■ TEXT
________________________

Well, energy has this property where it doesn’t change value for the last bit of the value chain quite a bit, and there’s usually a number of parties involved in the transaction. So now instead of the utility paying the supplier, supplier paying the transmission company, et cetera, et cetera, now everybody can pay to once. And so that’s where you start to see enormous savings come to bear. And that’s what we get really excited about because now everybody in the equation’s happier, and it’s everybody from the energy broker who can say, “Hey, I had a part in this supply deal.” They’re the last people that get paid in a lot of transactions, now they can get paid right at front with everybody else. And so it just really changes the dynamic.

Preston Pysh (27:08):

Do you see any role at the main hubs, the main energy hubs between the various energy companies using a similar model? Or is it kind of handled in the business maybe on a tighter timeline like net 30 or something between the various energy companies?

________________________

■ INFORMATION SUPPLIED
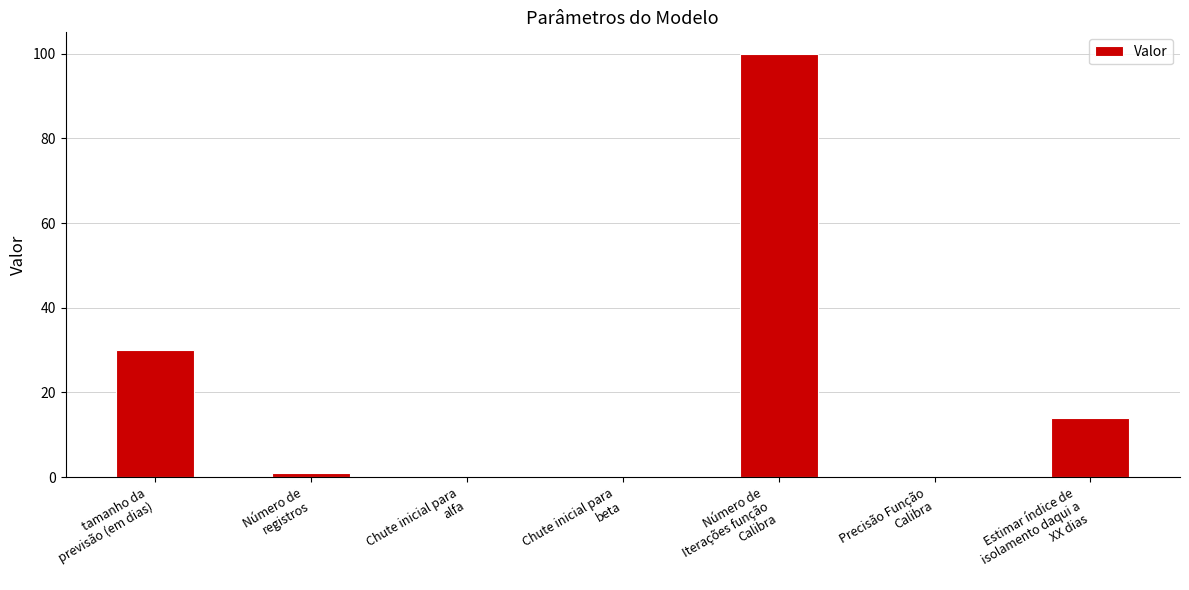

What is the sum of all values?

145.1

________________________

■ WORK REQUEST 1
Please print the energy payments transcript from "Well, energy has" up to and including "changes the dynamic.".
■ WORK REQUEST 2
List every party in an energy transaction that the first paragraph of the energy payments transcript names.
■ WORK REQUEST 3
Pick up the energy payments transcript after its last line and write what comes next.

■ OUTPUT 1
Well, energy has this property where it doesn’t change value for the last bit of the value chain quite a bit, and there’s usually a number of parties involved in the transaction. So now instead of the utility paying the supplier, supplier paying the transmission company, et cetera, et cetera, now everybody can pay to once. And so that’s where you start to see enormous savings come to bear. And that’s what we get really excited about because now everybody in the equation’s happier, and it’s everybody from the energy broker who can say, “Hey, I had a part in this supply deal.” They’re the last people that get paid in a lot of transactions, now they can get paid right at front with everybody else. And so it just really changes the dynamic.

■ OUTPUT 2
the utility, the supplier, the transmission company, the energy broker

■ OUTPUT 3
Austin Mitchell (27:28):

So I’ll tell you that part of our vision is that really the entire energy economy is going to… I mean, that is our vision is the entire energy economy is going to settle on the Lightning Network. So every energy transaction, your bill, B2B, when you think about one of… There’s a number of platforms out there where wholesale energy trading occurs. Those platforms will be a perfect use case for, “Hey everybody, on everybody who’s trading energy, let’s be linked into Lightning Network and let’s do the financial settlement right away.” And it’s all of those platforms where to be a participant in them, you have to post exorbitant amounts of credit or collateral to be a participant. So now we can expand access to those types of trading platforms, if you don’t have those barriers in place.

Preston Pysh (28:17):

If we had an executive for a major energy company listening to the show right now, what would be your one to five-liner to them?

Austin Mitchell (28:28):

So I think that what we need to talk, when we talk with executives and things like that, what we really are talking about is cash lag, credit risk and the barriers, the inefficiency and just the inflexibility of the system. It’s not easy to change the billing system today.

Preston Pysh (28:45):

Yeah.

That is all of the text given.